DIRECTIONS FOR THIS TASK:
In the material below, copy out, unchanged, every line from the one containing "always be in the range 0-360." through the one containing "ignal global power. DT1 specifies the", including both of those lines.
────────
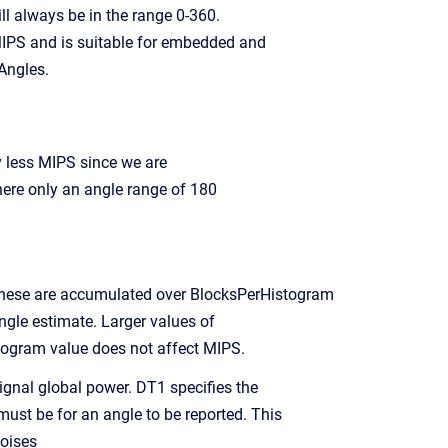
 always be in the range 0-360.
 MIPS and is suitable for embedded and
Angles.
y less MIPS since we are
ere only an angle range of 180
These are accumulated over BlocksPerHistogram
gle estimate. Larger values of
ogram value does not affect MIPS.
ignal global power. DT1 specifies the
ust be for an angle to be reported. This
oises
────────
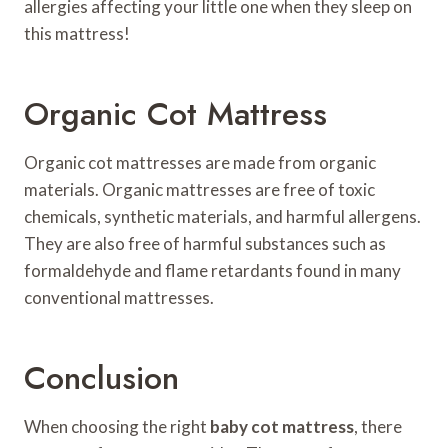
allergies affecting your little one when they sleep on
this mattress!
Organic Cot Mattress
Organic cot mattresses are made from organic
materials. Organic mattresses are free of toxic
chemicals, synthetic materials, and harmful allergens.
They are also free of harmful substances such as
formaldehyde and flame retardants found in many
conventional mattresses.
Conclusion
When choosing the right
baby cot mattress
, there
────────
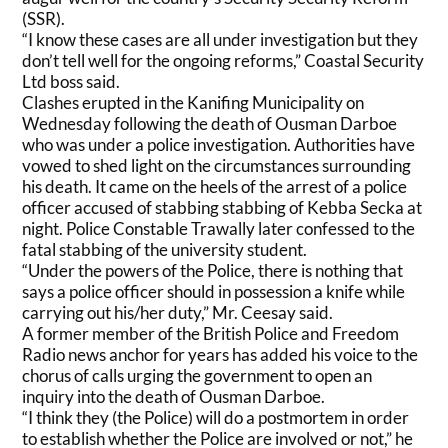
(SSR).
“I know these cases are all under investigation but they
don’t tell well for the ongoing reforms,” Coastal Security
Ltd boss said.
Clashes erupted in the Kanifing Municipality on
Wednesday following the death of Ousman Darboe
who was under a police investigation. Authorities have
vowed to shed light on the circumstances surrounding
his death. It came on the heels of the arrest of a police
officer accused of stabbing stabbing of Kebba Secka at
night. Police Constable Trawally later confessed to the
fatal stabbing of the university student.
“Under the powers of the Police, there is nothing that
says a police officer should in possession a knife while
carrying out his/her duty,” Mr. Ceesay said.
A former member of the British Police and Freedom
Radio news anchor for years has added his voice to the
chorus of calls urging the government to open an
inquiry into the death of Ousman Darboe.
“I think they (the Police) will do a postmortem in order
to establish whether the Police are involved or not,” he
────────
EXERCISE OUTPUT:
 always be in the range 0-360.
 MIPS and is suitable for embedded and
Angles.
y less MIPS since we are
ere only an angle range of 180
These are accumulated over BlocksPerHistogram
gle estimate. Larger values of
ogram value does not affect MIPS.
ignal global power. DT1 specifies the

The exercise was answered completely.